Millennial parents: gentle parenting gone wrong

A new generation of students struggle.
Latest complaints of 12-year-olds crowding Sephora, needing Subway Surfer videos to focus and iPad babies come from a new age of gentle parenting, but there are larger issues at hand. With the new age of social media, screen time for children under 18 is at an all-time high. A problem that follows the COVID-19 pandemic is behavioral and attention issues, which have been pressing problems in schools and have contributed to a high teacher turnover rate.
Gentle parenting is trending with new parents. The parenting technique leans towards a hands-off approach with little to no discipline or rules. This parenting style is particularly popular with Millennials, who currently range from the age of 27 to 42. When done wrong, children often have issues with authority and maintaining a routine while also having screen dependencies. This has created a larger problem in schools — a lack of motivated students who maintain respect for educators.
According to Education Resource Strategies, the teacher turnover rate, including those who left their teaching role or their district, has risen 3.8% after the pandemic ended to an overall 27.7%.
Lillian Dinkins, a former Tulsa Public Schools teacher, has said, “The issue expands beyond the school walls, as there often seems to be a lack of accountability both within the educational system and at home.” Educators have been fighting an uphill battle with a lack of support from their district and numerous issues inside their own classrooms.
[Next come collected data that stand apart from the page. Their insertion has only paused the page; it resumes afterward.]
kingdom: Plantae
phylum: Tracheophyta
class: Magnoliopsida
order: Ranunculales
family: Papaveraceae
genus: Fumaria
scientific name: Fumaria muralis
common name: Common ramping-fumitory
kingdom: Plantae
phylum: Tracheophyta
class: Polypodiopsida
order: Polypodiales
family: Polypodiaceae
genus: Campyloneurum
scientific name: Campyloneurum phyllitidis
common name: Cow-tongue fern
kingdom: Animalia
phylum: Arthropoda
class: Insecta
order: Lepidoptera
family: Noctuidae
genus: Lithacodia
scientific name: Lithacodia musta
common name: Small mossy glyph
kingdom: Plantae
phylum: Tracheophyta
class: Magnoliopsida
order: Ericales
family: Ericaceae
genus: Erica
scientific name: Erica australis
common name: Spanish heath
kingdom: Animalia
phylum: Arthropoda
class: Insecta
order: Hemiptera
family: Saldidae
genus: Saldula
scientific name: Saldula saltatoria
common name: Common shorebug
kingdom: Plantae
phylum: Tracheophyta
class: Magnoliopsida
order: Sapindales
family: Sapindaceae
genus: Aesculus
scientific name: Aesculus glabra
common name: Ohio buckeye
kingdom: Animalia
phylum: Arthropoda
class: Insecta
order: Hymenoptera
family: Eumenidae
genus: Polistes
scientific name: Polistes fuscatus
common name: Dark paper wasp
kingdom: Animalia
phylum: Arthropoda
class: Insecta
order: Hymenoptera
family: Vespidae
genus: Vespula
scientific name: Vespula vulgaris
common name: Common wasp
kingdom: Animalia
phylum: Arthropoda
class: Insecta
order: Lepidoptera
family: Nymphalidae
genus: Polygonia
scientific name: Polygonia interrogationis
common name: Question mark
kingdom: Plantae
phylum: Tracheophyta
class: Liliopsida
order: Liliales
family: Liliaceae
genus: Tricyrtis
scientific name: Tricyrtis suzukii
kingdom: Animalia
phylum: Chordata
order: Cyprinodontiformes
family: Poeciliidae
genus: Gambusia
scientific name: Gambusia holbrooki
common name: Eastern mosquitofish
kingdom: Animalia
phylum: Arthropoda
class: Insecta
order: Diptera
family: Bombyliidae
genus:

Dinkins continues, “Another concerning trend is the growing demand for instant gratification among students. Some expect answers to be handed to them without putting in the effort to learn and understand the material.” The need for instant gratification has skyrocketed with the latest phone applications and social media with no regulation.
Deborah Gist, former TPS superintendent and current senior advisor to The University of Tulsa President Brad Carson, touched on this issue. “I’ve been an educator for 35 years and have seen all different forms of parenting styles. It’s less about what kind of parenting, but more about whether children are getting parented at all and whether the parents are partners with their educators at schools.” A hands-off approach for children born in the 21st century can be dangerous as new social media has few regulations. Any child can scroll on social media for hours uninterrupted and be met with an unlimited amount of content. Skincare routines praising “Drunk Elephant” products for young adults are in the hands of 12-year-olds. Tik-Toks are regularly split screen with a Subway Surfers or Minecraft parkour video to allegedly help the viewer focus.
The repercussions of this phenomenon extend beyond the walls of home and into the educational system, contributing to a pressing problem in schools following COVID-19. The behavioral and attention issues resulting from a lack of routine and authority have led to a high teacher turnover rate, with educators facing a constant battle for support from both districts and parents. Being active and engaged with our youth as parents, educators, and mentors can help combat the age of technology. Mitigating these issues requires collaboration from all corners of society and an ongoing commitment to reviewing social media rules and regulations.